Private “banks” that preserve umbilical cord blood are aggressively marketing their services to new parents, according to an MSNBC report that raises the concern that parents are being exploited with emotional advertising and misleading information about potential medical problems that the stem cell–rich blood might solve.
“The problem is, the advertising often oversells the potential for cord blood use,” says Dr. Brandon Triplett, medical director of the St. Louis Cord Blood Bank.
Currently, the uses for cord blood stem cells are limited, and only about 2,000 cord blood transplants are performed annually worldwide. A tiny 3 percent of new parents make use of preservation services.

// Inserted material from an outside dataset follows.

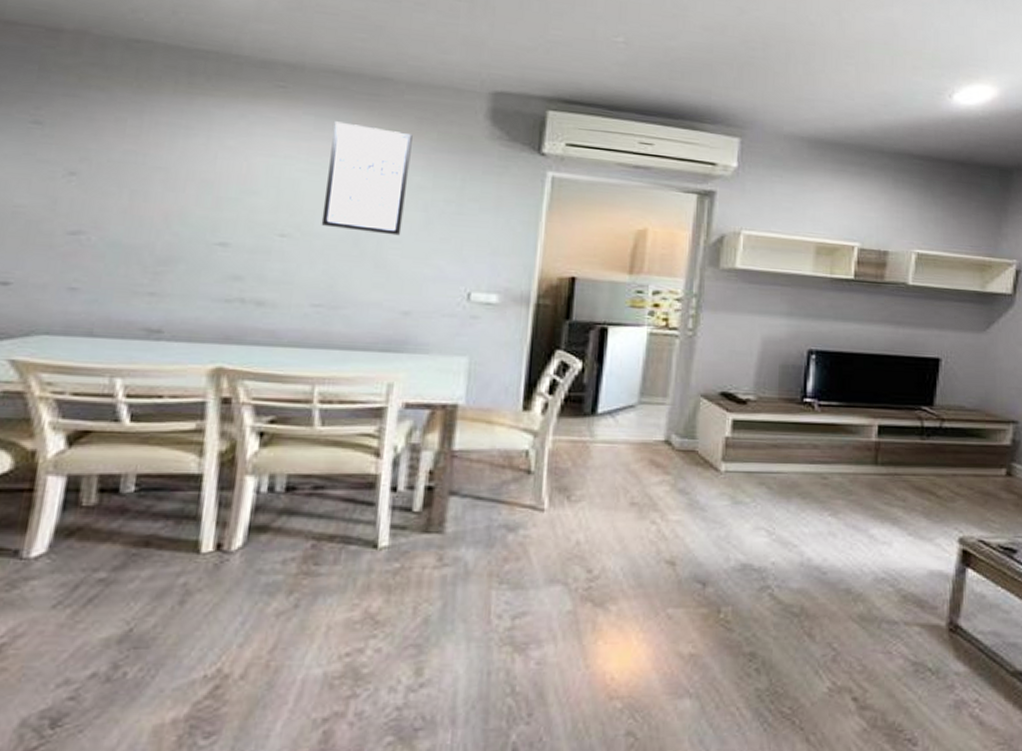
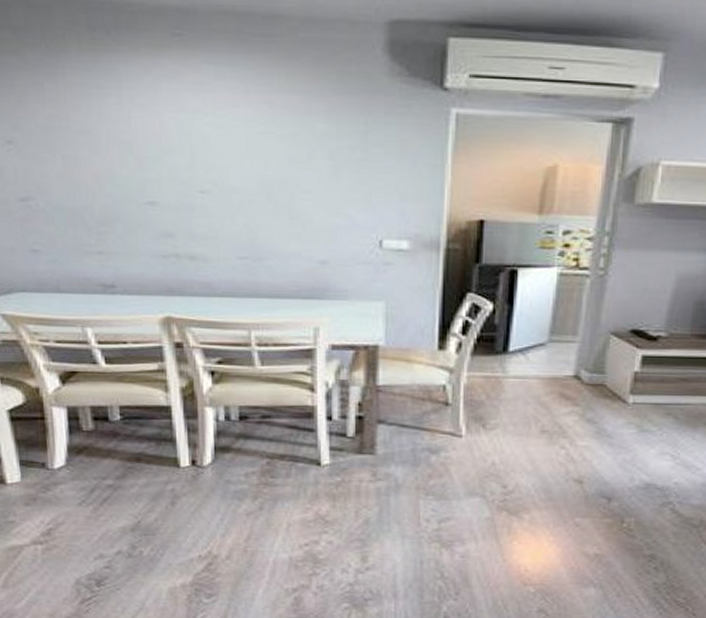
wall art: present [321,121,413,236] -> none [234,69,312,186]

But the cord blood preservation industry is growing; Cord Blood America Inc. announced earlier this month that it continues to increase its inventory in both the United States and in Europe by more than 10 percent annually.
And despite critics’ skepticism about the value of cord blood use, it has in some cases saved lives.
Fox News recently reported that an umbilical cord blood transplant has helped nine-month-old Granton Bayless cope with the immune condition commonly known as “bubble boy” disease.
And Noel Beninati, 58, received cord blood stem cells last May that helped him fight a rare blood condition, reports Time magazine. Parents “must understand the importance this decision can mean for the public good,” Beninati told Time.
Moreover, some doctors say that in the future, cord blood stem cells could help to treat such diseases as certain types of blood cancers, leukemia, sickle-cell anemia, and type-1 diabetes, and could even prove useful in regenerative medicine.